CostlyOstrich36 Here is HyperparameterOptimizer class
hpo = HyperParameterOptimizer(
# Base experiment to optimize
base_task_id=base_task_id,
# Hyperparameters to tune
hyper_parameters=param_ranges,
# Objective metric
objective_metric_title=[
metric_title for metric_title in opt_conf.hpo_params.objective_metric_title
],
objective_metric_series=[
metric for metric in opt_conf.hpo_params.objective_metric_series
],
objective_metric_sign=[
direction for direction in opt_conf.hpo_params.objective_metric_sign
],
# Optimization strategy
optimizer_class=OptimizerOptuna,
# Execution configuration
execution_queue=opt_conf.hpo_params.execution_queue,
save_top_k_tasks_only=-1,
spawn_project=f"{opt_conf.task_params.project_name}/opt",
min_iteration_per_job=opt_conf.hpo_params.min_iteration_per_job,
max_iteration_per_job=opt_conf.hpo_params.max_iteration_per_job,
# pool_period_min=40,
# time_limit_per_job=120,
# let us limit the number of concurrent experiments,
# this in turn will make sure we do dont bombard the scheduler with experiments.

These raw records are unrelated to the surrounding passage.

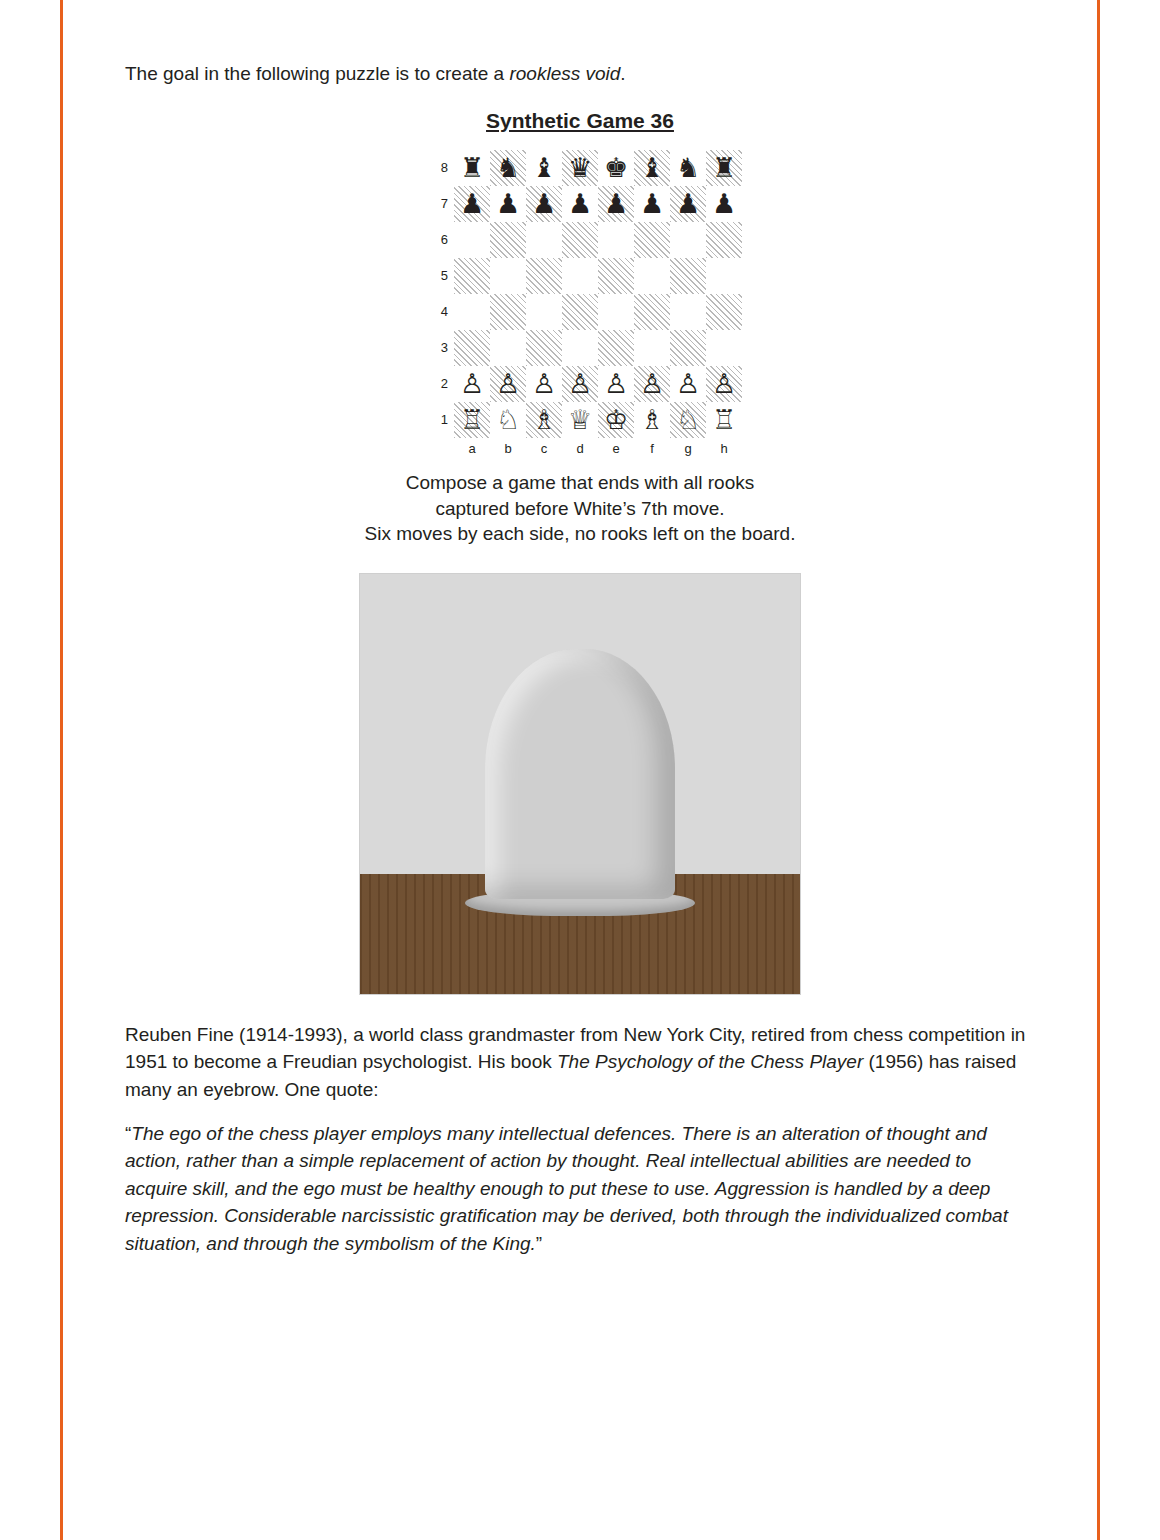The goal in the following puzzle is to create a rookless void.
Synthetic Game 36
| 8 | ♜ | ♞ | ♝ | ♛ | ♚ | ♝ | ♞ | ♜ |
| 7 | ♟ | ♟ | ♟ | ♟ | ♟ | ♟ | ♟ | ♟ |
| 6 | | | | | | | | |
| 5 | | | | | | | | |
| 4 | | | | | | | | |
| 3 | | | | | | | | |
| 2 | ♙ | ♙ | ♙ | ♙ | ♙ | ♙ | ♙ | ♙ |
| 1 | ♖ | ♘ | ♗ | ♕ | ♔ | ♗ | ♘ | ♖ |
| | a | b | c | d | e | f | g | h |
Compose a game that ends with all rooks
captured before White’s 7th move.
Six moves by each side, no rooks left on the board.
Reuben Fine (1914‑1993), a world class grandmaster from New York City, retired from chess competition in 1951 to become a Freudian psychologist. His book The Psychology of the Chess Player (1956) has raised many an eyebrow. One quote:
“The ego of the chess player employs many intellectual defences. There is an alteration of thought and action, rather than a simple replacement of action by thought. Real intellectual abilities are needed to acquire skill, and the ego must be healthy enough to put these to use. Aggression is handled by a deep repression. Considerable narcissistic gratification may be derived, both through the individualized combat situation, and through the symbolism of the King.”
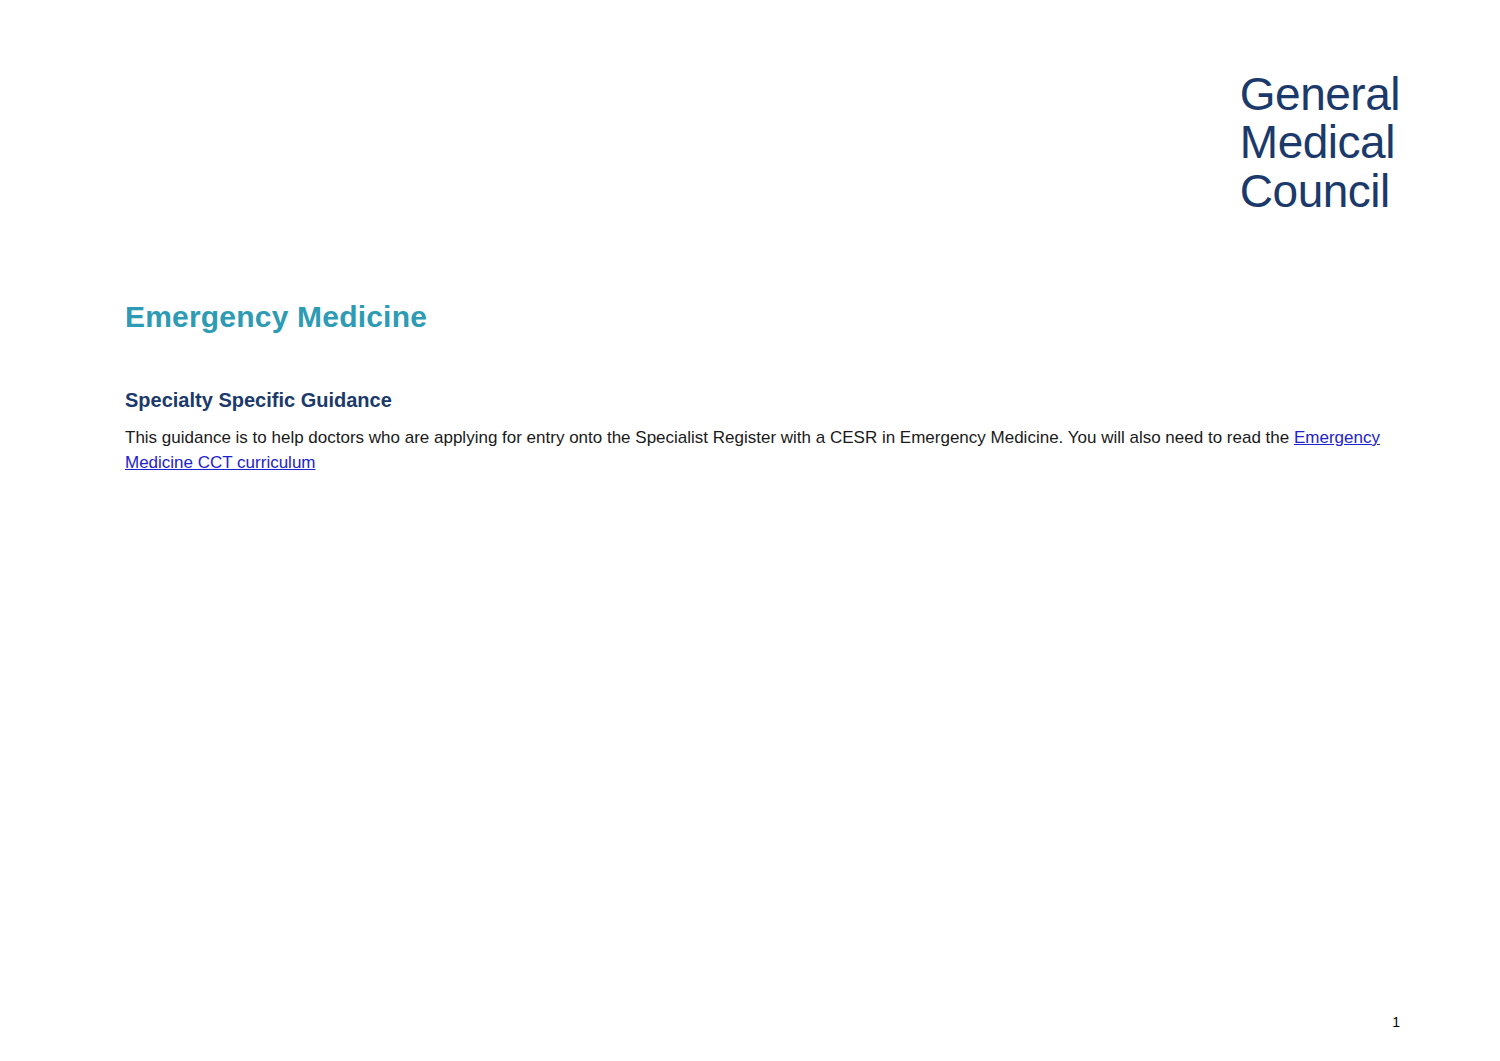General
Medical
Council
Emergency Medicine
Specialty Specific Guidance
This guidance is to help doctors who are applying for entry onto the Specialist Register with a CESR in Emergency Medicine. You will also need to read the Emergency Medicine CCT curriculum
1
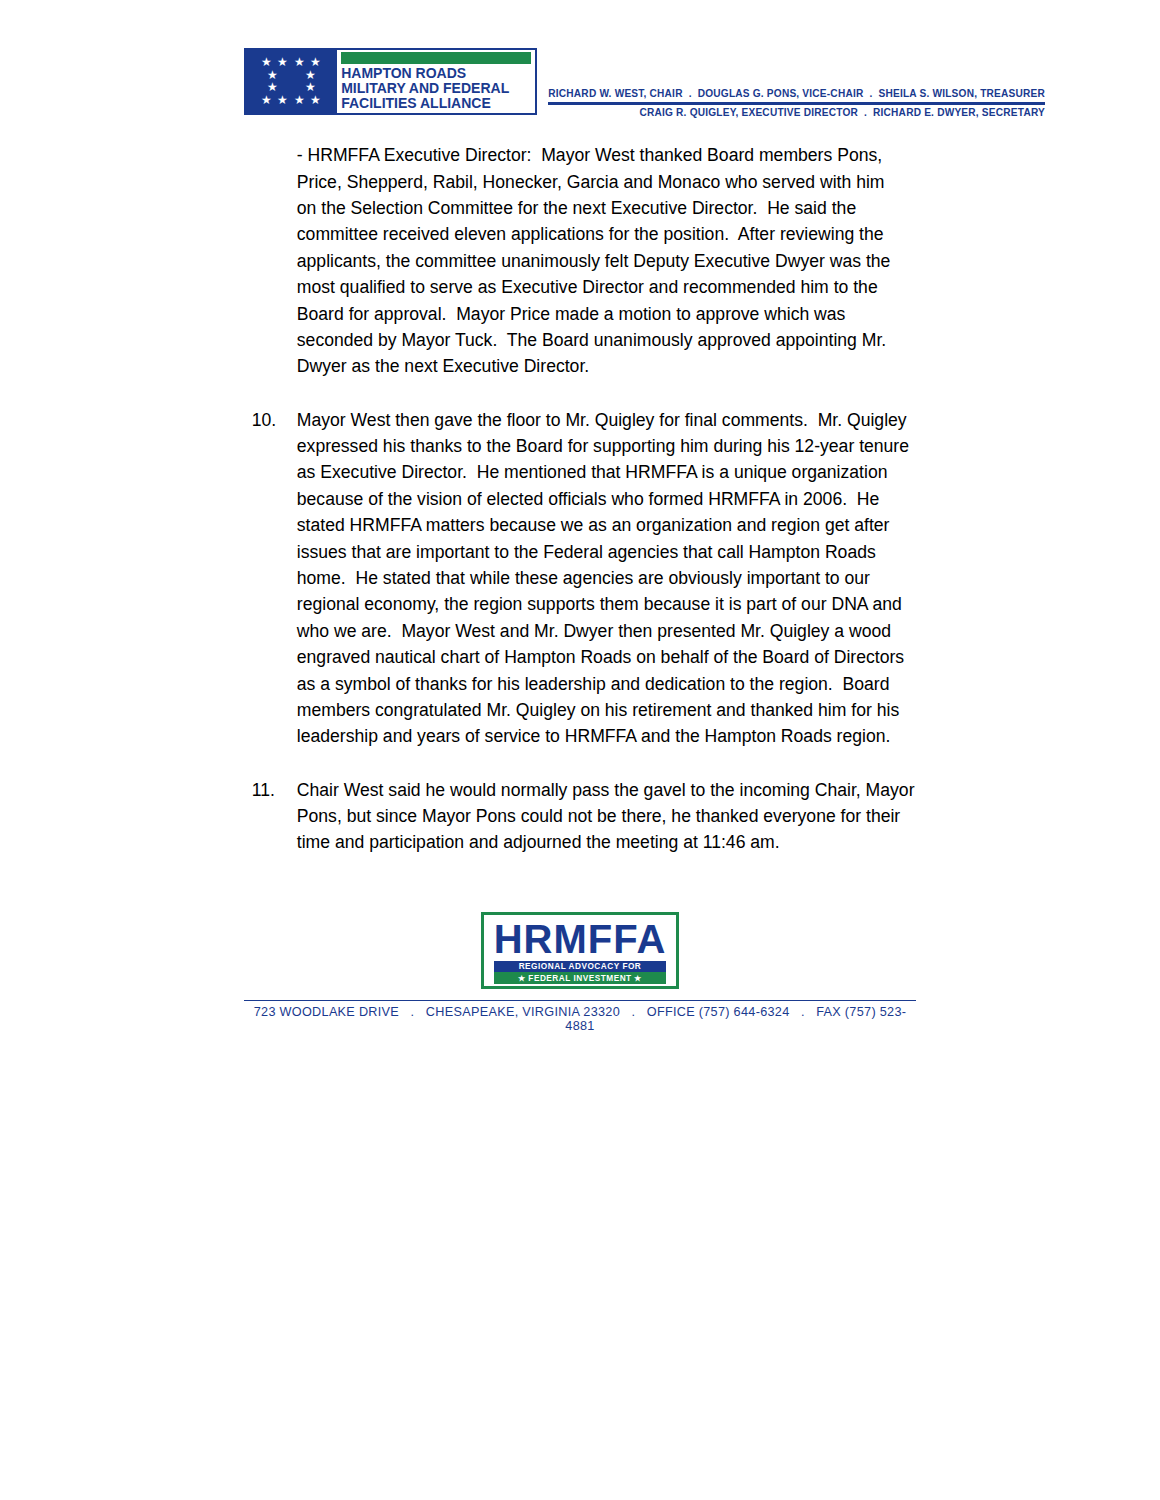★ ★ ★ ★
★ ★
★ ★
★ ★ ★ ★
Hampton Roads
Military and Federal
Facilities Alliance
RICHARD W. WEST, CHAIR . DOUGLAS G. PONS, VICE-CHAIR . SHEILA S. WILSON, TREASURER
CRAIG R. QUIGLEY, EXECUTIVE DIRECTOR . RICHARD E. DWYER, SECRETARY
- HRMFFA Executive Director: Mayor West thanked Board members Pons, Price, Shepperd, Rabil, Honecker, Garcia and Monaco who served with him on the Selection Committee for the next Executive Director. He said the committee received eleven applications for the position. After reviewing the applicants, the committee unanimously felt Deputy Executive Dwyer was the most qualified to serve as Executive Director and recommended him to the Board for approval. Mayor Price made a motion to approve which was seconded by Mayor Tuck. The Board unanimously approved appointing Mr. Dwyer as the next Executive Director.
10. Mayor West then gave the floor to Mr. Quigley for final comments. Mr. Quigley expressed his thanks to the Board for supporting him during his 12-year tenure as Executive Director. He mentioned that HRMFFA is a unique organization because of the vision of elected officials who formed HRMFFA in 2006. He stated HRMFFA matters because we as an organization and region get after issues that are important to the Federal agencies that call Hampton Roads home. He stated that while these agencies are obviously important to our regional economy, the region supports them because it is part of our DNA and who we are. Mayor West and Mr. Dwyer then presented Mr. Quigley a wood engraved nautical chart of Hampton Roads on behalf of the Board of Directors as a symbol of thanks for his leadership and dedication to the region. Board members congratulated Mr. Quigley on his retirement and thanked him for his leadership and years of service to HRMFFA and the Hampton Roads region.
11. Chair West said he would normally pass the gavel to the incoming Chair, Mayor Pons, but since Mayor Pons could not be there, he thanked everyone for their time and participation and adjourned the meeting at 11:46 am.
HRMFFA
Regional Advocacy for
★ Federal Investment ★
723 WOODLAKE DRIVE . CHESAPEAKE, VIRGINIA 23320 . OFFICE (757) 644-6324 . FAX (757) 523-4881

# if we have an auto-scaler connected, this, by proxy, will limit the number of machine
max_number_of_concurrent_tasks=opt_conf.hpo_params.max_number_of_concurrent_tasks,
# set the maximum number of jobs to launch for the optimization, default (None) unlimited
# If OptimizerBOHB is used, it defined the maximum budget in terms of full jobs
# basically the cumulative number of iterations will not exceed total_max_jobs * max_iteration_per_job
total_max_jobs=opt_conf.hpo_params.total_max_jobs,
# optuna_pruner=pruner_dict.get(
# opt_conf.hpo_params.pruner
# ), # HyperbandPruner(min_resource=5, max_resource=80),
# optuna_sampler=sampler_dict.get(opt_conf.hpo_params.sampler),
)
and here the hpo_params used
hpo_params:
objective-metric-title: ["HBT-KPI --- 2024-12-26 to 2025-01-12"]
objective-metric-series: ["SR"]
objective-metric-sign: ["max"]
time-limit: 72000.0
execution-queue: hpo_mmd
min-iteration-per_job: 50
max-iteration-per_job: 10000
max-number-of-concurrent-tasks: 100
total-max-jobs: 2000
pruner: none
sampler: none #random
Do you see any reason for the optimization finish before the total-max-jobs get reached?
I am not even sure if the issue is only that of not getting the metric. if that happens, I suppose the hpo should inject new parameters in the next iteration (since the max was not reached), but instead it stops running, and completes the optimization...
Here for instance we had only two cases of TypeError: 'NoneType' object is not subscriptable, one is on line 9846. But as you see in the pic the workers are going down.
Hi UpsetPanda50 , are you running them on the same machine/agent? Can you please provide a full log of one run that worked and one that didn't on the same machine?
And here is how the error appears. Trying to get the metric that was not logged.
Hi CostlyOstrich36 , it's a pool of machines. I have attached two logs.